Tarde o temprano, la tienda iba a desaparecer, porque, actualmente, no hay relevo generacional posible. “Me da mucha pena, porque mi vida ha sido ésta. Soy una enamorada de Angüés, hemos participado en todo y hemos hecho todo lo posible por el pueblo. Cuando se cerró la panadería, nos hicimos cargo del pan para evitar que los vecinos se quedasen con un servicio menos. Hasta ese momento, el lunes era el día que yo dedicaba a otras cosas, pero entonces decidimos abrir la semana entera”, explica. Navidad y Año Nuevo han sido los dos únicos días del año reservados más para los suyos que para su propio descanso.
Ahora, sus planes son hacer todo lo que se ha perdido en estos últimos 40 años, especialmente, disfrutar de su familia, de sus hijos y de su nieto; de su hermano, su cuñada y sus sobrinos.

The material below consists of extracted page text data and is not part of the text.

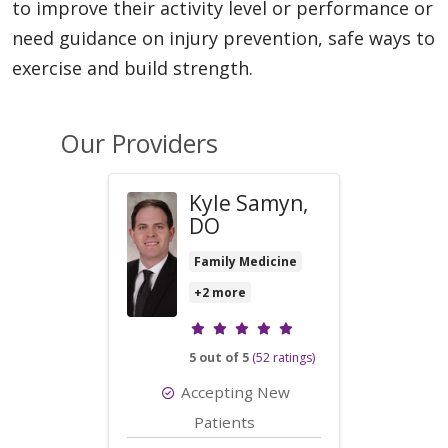
to improve their activity level or performance or
need guidance on injury prevention, safe ways to
exercise and build strength.
Our Providers
Kyle Samyn,
DO
Family Medicine
+2 more
Provider ratings
5 out of 5
(52 ratings)
Accepting New
Patients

Y quiere ir de voluntaria a una ONG, uno de sus sueños, y aprender inglés, una de sus ilusiones. Antes, tiene que poner todo en orden, vender maquinaria de la tienda y hacer papeles. Recoger y organizar. E ir de bautizo y asistir a unas bodas.
La tienda de María Pilar Ciprés está a punto de cerrar. El 31 de agosto echará la persiana definitivamente. ¿Dónde se abastecerán los vecinos? ¿Y las casas rurales? ¿Y los turistas que se dejaban caer por este local los domingos y fiestas de guardar? Ahora, para ir a comprar, lo más próximo será Huesca o Barbastro. Los establecimientos de Sesa y Abiego ya hace tiempo que dejaron de prestar servicio.
Un traspaso no cabía en sus planes, eso implicaría quedarse un año más para explicar el oficio. Ni en FP imparte formación específica y suficiente sobre cómo tratar las piezas de carne. Ya suelen quejarse los carniceros y con razón.
María Pilar está muy decidida. “Han sido 40 años, creo que ya es hora”, vuelve a reflexionar en voz alta. “Pero me da pena cerrar, porque los servicios que pierden los pueblos ya no se recuperan. Y, si pierdes servicios, pierdes calidad de vida y población. Si la gente mayor tiene que ir a Huesca a buscar un cartón de leche, le va a resultar muy difícil vivir aquí”, observa.
Se encoge de hombros cuando se le pregunta por los programas que las instituciones presentan como remedios contra la despoblación. “Yo nunca he recibido una ayuda. Si se me ha roto una máquina o se me ha quemado, nadie me ha ayudado. No sé a quién le llegan las subvenciones; a mí, no”.
Sacude de nuevo la cabeza, como queriendo apartar tentaciones que le hagan dar algún paso hacia atrás. “Estoy muy convencida, pero tengo mariposas en el estómago. Cuando cierre la puerta va a ser un día muy difícil para nosotros”, suspira.